> **WORK INSTRUCTIONS**: Once you reach the line containing "www.illumina.com/ko-kr/company/legal.html" in the data below, restate each line word for word up to and including the one containing "with an optimal user experience. You can".

[Items from a dataset]
Content starts

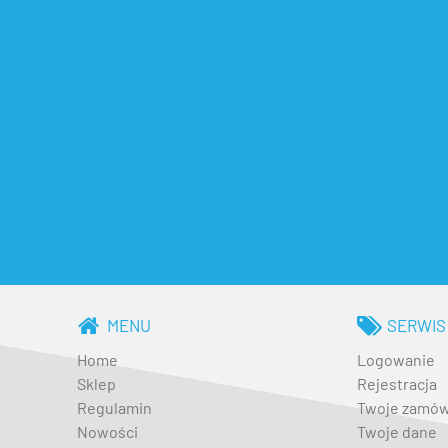
MENU
SERWIS
Home
Logowanie
Sklep
Rejestracja
Regulamin
Twoje zamów
Nowości
Twoje dane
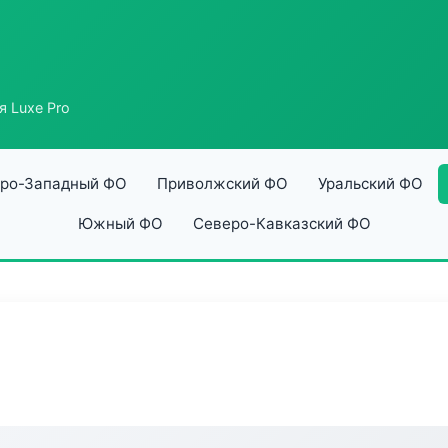
я Luxe Pro
ро-Западный ФО
Приволжский ФО
Уральский ФО
Южный ФО
Северо-Кавказский ФО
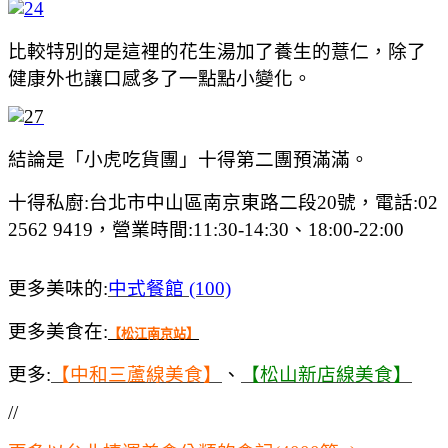
比較特別的是這裡的花生湯加了養生的薏仁，除了
健康外也讓口感多了一點點小變化。
結論是「小虎吃貨團」十得第二團預滿滿。
十得私廚:台北市中山區南京東路二段20號，電話:02
2562 9419，營業時間:11:30-14:30、18:00-22:00
更多美味的:
中式餐館 (100)
更多美食在:
【松江南京站】
更多:
【中和三蘆線美食】
、
【松山新店線美食】
//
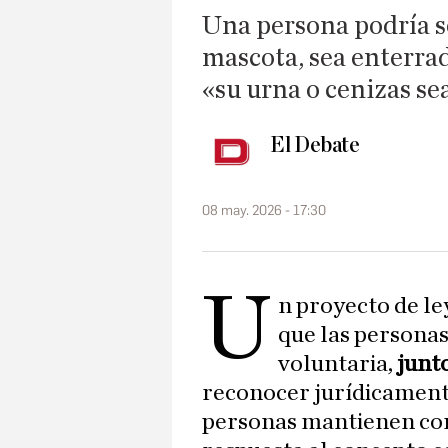
Una persona podría s
mascota, sea enterrad
«su urna o cenizas se
El Debate
08 may. 2026 - 17:30
U
n proyecto de l
que las personas
voluntaria,
junto
reconocer jurídicament
personas mantienen con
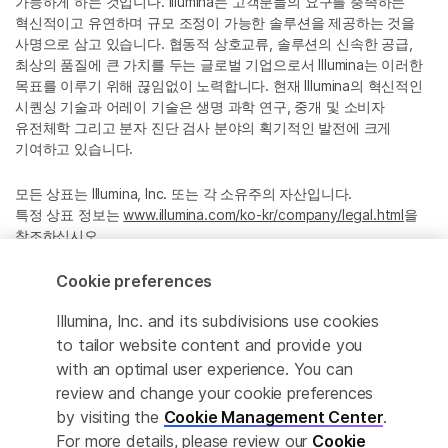
가능하게 하는 것입니다. Illumina는 고객분들의 요구를 충족하는
혁신적이고 유연하며 규모 조정이 가능한 솔루션을 제공하는 것을
사명으로 삼고 있습니다. 협동적 상호교류, 솔루션의 신속한 공급,
최상의 품질에 큰 가치를 두는 글로벌 기업으로서 Illumina는 이러한
목표를 이루기 위해 끊임없이 노력합니다. 현재 Illumina의 혁신적인
시퀀싱 기술과 어레이 기술은 생명 과학 연구, 중개 및 소비자
유전체학 그리고 분자 진단 검사 분야의 획기적인 발전에 크게
기여하고 있습니다.
모든 상표는 Illumina, Inc. 또는 각 소유주의 자산입니다.
특정 상표 정보는
www.illumina.com/ko-kr/company/legal.html
을
참조하십시오.
Cookie preferences
Cookie Management Center
Illumina, Inc. and its subdivisions use cookies
Privacy Policy
to tailor website content and provide you
with an optimal user experience. You can
review and change your cookie preferences
by visiting the
Cookie Management Center
.
© 2026 Illumina, Inc. All rights reserved.
For more details, please review our
Cookie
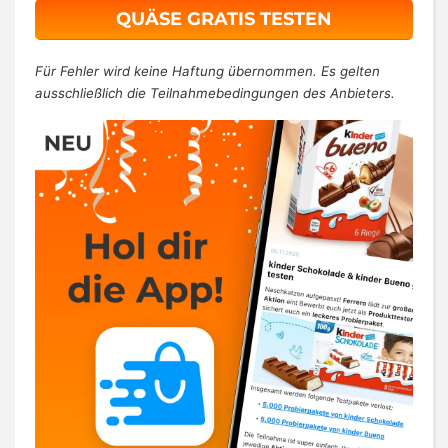
QUÄSE GRATIS TESTEN
Für Fehler wird keine Haftung übernommen. Es gelten
ausschließlich die Teilnahmebedingungen des Anbieters.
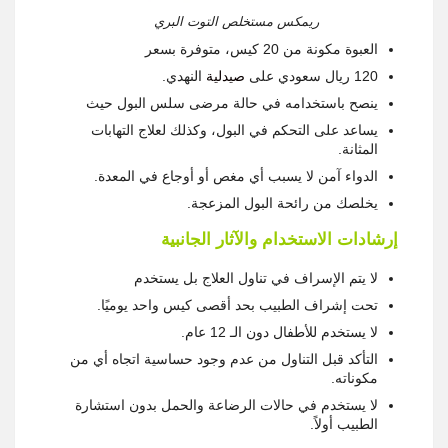
ريمكس مستخلص التوت البري
العبوة مكونة من 20 كيس، متوفرة بسعر
120 ريال سعودي على
صيدلية
النهدي.
ينصح باستخدامه في حالة مرضى سلس البول حيث
يساعد على التحكم في البول، وكذلك لعلاج التهابات
المثانة.
الدواء آمن لا يسبب أي مغص أو أوجاع في المعدة.
يخلصك من رائحة البول المزعجة.
إرشادات الاستخدام والآثار الجانبية
لا يتم الإسراف في تناول العلاج بل يستخدم
تحت إشراف الطبيب بحد أقصى كيس واحد يوميًا.
لا يستخدم للأطفال دون الـ 12 عام.
التأكد قبل التناول من عدم وجود حساسية اتجاه أي من
مكوناته.
لا يستخدم في حالات الرضاعة والحمل بدون استشارة
الطبيب أولاً.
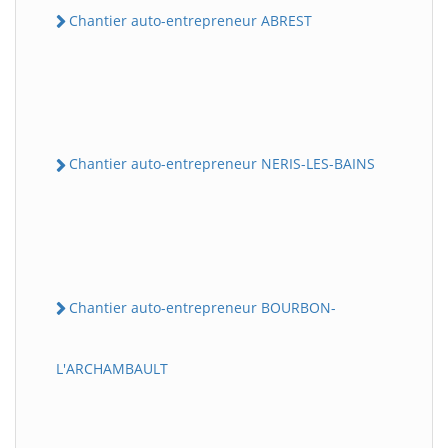
Chantier auto-entrepreneur ABREST
Chantier auto-entrepreneur NERIS-LES-BAINS
Chantier auto-entrepreneur BOURBON-
L'ARCHAMBAULT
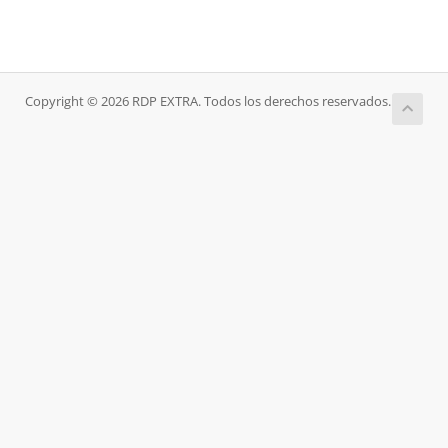
Copyright © 2026 RDP EXTRA. Todos los derechos reservados.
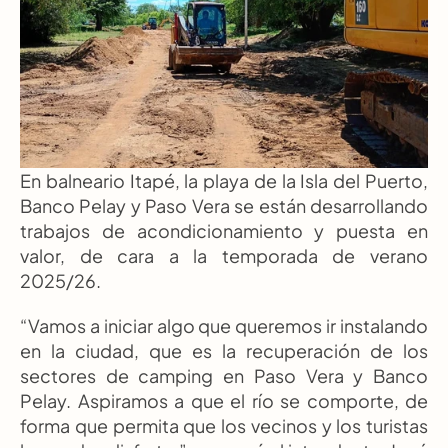
En balneario Itapé, la playa de la Isla del Puerto, 
Banco Pelay y Paso Vera se están desarrollando 
trabajos de acondicionamiento y puesta en 
valor, de cara a la temporada de verano 
2025/26.
“Vamos a iniciar algo que queremos ir instalando 
en la ciudad, que es la recuperación de los 
sectores de camping en Paso Vera y Banco 
Pelay. Aspiramos a que el río se comporte, de 
forma que permita que los vecinos y los turistas 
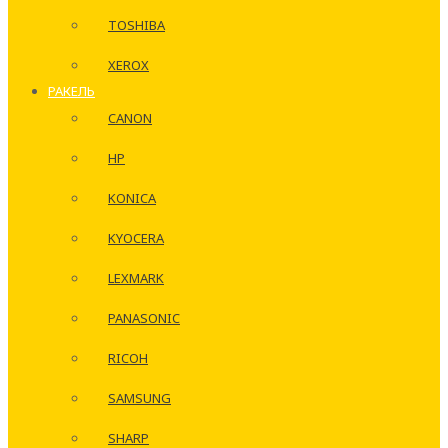
TOSHIBA
XEROX
РАКЕЛЬ
CANON
HP
KONICA
KYOCERA
LEXMARK
PANASONIC
RICOH
SAMSUNG
SHARP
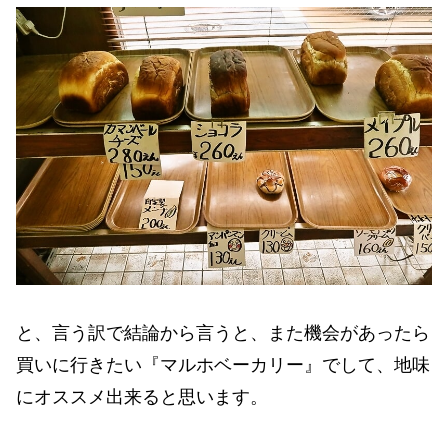
と、言う訳で結論から言うと、また機会があったら
買いに行きたい『マルホベーカリー』でして、地味
にオススメ出来ると思います。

Content ends

> **SOLUTION BELOW**:
www.illumina.com/ko-kr/company/legal.html
을
참조하십시오.
Cookie preferences
Cookie Management Center
Illumina, Inc. and its subdivisions use cookies
Privacy Policy
to tailor website content and provide you
with an optimal user experience. You can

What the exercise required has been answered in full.